# Serious hairball problem/not eating



## pounceonjupiter (Jan 13, 2008)

My 3 year old shorthair cat has stopped eating, and is dry-hacking. Is this situation what hairball remedies sold at pet stores are for? (If my memory serves correctly - I remember that being a common item at stores.) This has been going on for a few days - I thought it would pass, but then realized - of course - the problem must be a hairball.

By the way, messages saying that OTC medicines and etc aren't safe or helpful will not be helpful at all. If that's what you have to say, please don't contribute to this thread.


----------



## doodlebug (May 13, 2006)

If your cat hasn't eaten in a few days, I'd lay odds that you don't have a hairball problem on your hands. You have a serious issue that needs immediate vet attention. In addition to whatever is causing him/her to not eat and hack, not eating also puts him at risk of hepatic lipidosis...particularly if he is over weight. 

For future reference, any hairball remedy is fine, they're just flavored petroleum jelly. You can even try plain ole Vaseline. 



pounceonjupiter said:


> By the way, messages saying that OTC medicines and etc aren't safe or helpful will not be helpful at all. If that's what you have to say, please don't contribute to this thread.


The statements about OTC products does not apply to hairball remedies, but does to other products such as flea treatments. Members would be remiss if they did not share this information. And most would feel awful if something happened to your cat from using one of these products.


----------



## pounceonjupiter (Jan 13, 2008)

Appearently hepatic lipidosis will occur after atleast 2 weeks of no eating, thankfully this hasn't persisted for that long.

I am really lead to believe from his hacking with nothing coming up, that it's indeed a bad hairball causing this.
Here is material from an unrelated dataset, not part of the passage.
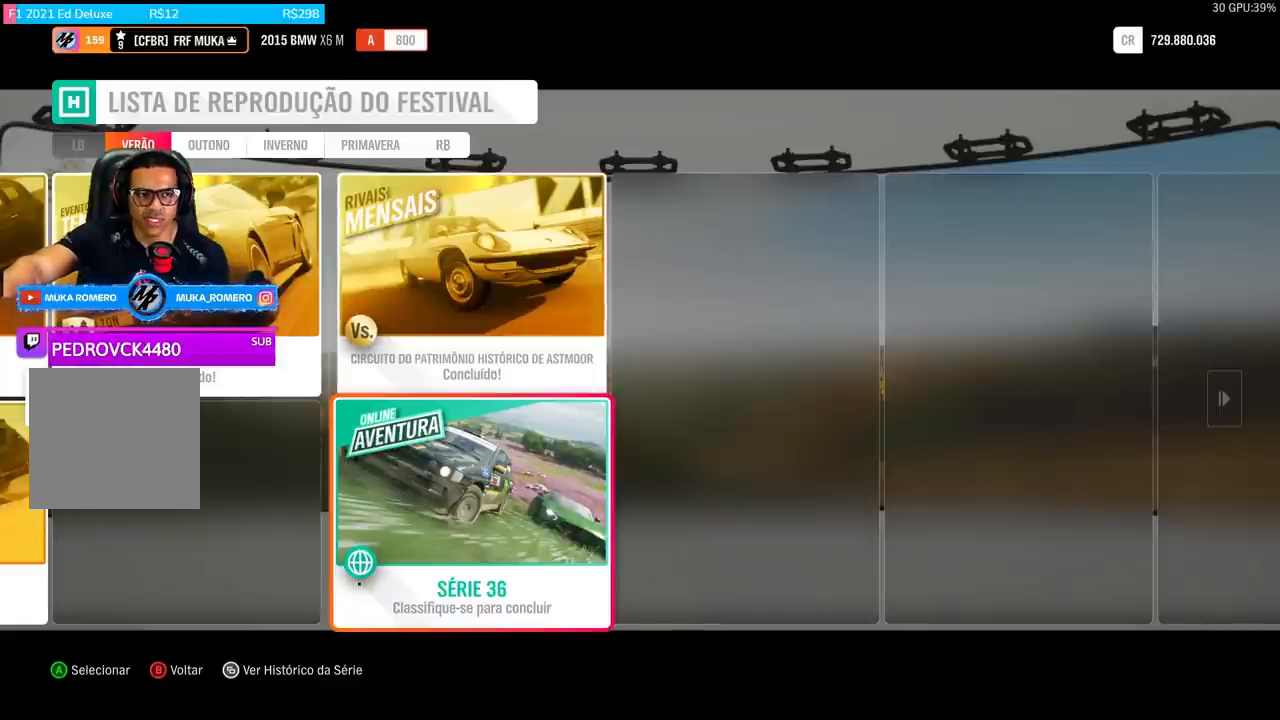
{"buttons": [], "left_stick": "center", "right_stick": "center", "events": []}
From what I've read about hairballs, not being able to spit one up can lead to lack of appetite and lethargy. I can't wait to have my old cat back.

I ask around at a few pet stores about his condition, and then go with a hairball remedy. I'm so worried about him. If it turns out that that's no help, then without a doubt he'll have a visit to the vet..

I should have realized this was the problem days ago. I feel horrible.


----------



## pounceonjupiter (Jan 13, 2008)

I forgot to say - thank you for your response.


----------



## Stryker (Apr 2, 2007)

pounceonjupiter said:


> Appearently hepatic lipidosis will occur after atleast 2 weeks of no eating...


Where, on earth, did you learn that???



> ...I am really lead to believe from his hacking with nothing coming up, that it's indeed a bad hairball causing this...


and, who lead you to believe that???

*pounceonjupiter*-
I'm really concerned that your cat is not benefiting from very wise counsel. And, pet stores are not, in many of our opinions, the best place to seek Veterinary advice.

I don't get the sense that your cat is new to you...so, if this problem suddenly appears out of nowhere (which seems to be the case) - and - if it were my cat, I would be very worried. Cats who have difficulties with hairballs demonstrate this difficulty early on in life...NOT ALL OF A SUDDEN. That would start alarm bells ringing for me.

Now, it seems to me that you started this thread asking for advice, even though I don't see that your post was phrased as a question. So, let me share a little information with you about hairball remedies that your pet store probably would not. (not that it would probably be of any benefit to you, because it appears unlikely that your cat will need a hairball remedy for a prolonged period - but, just in case you decide to provide some amateur veterinary knowledge to some other unsuspecting soul)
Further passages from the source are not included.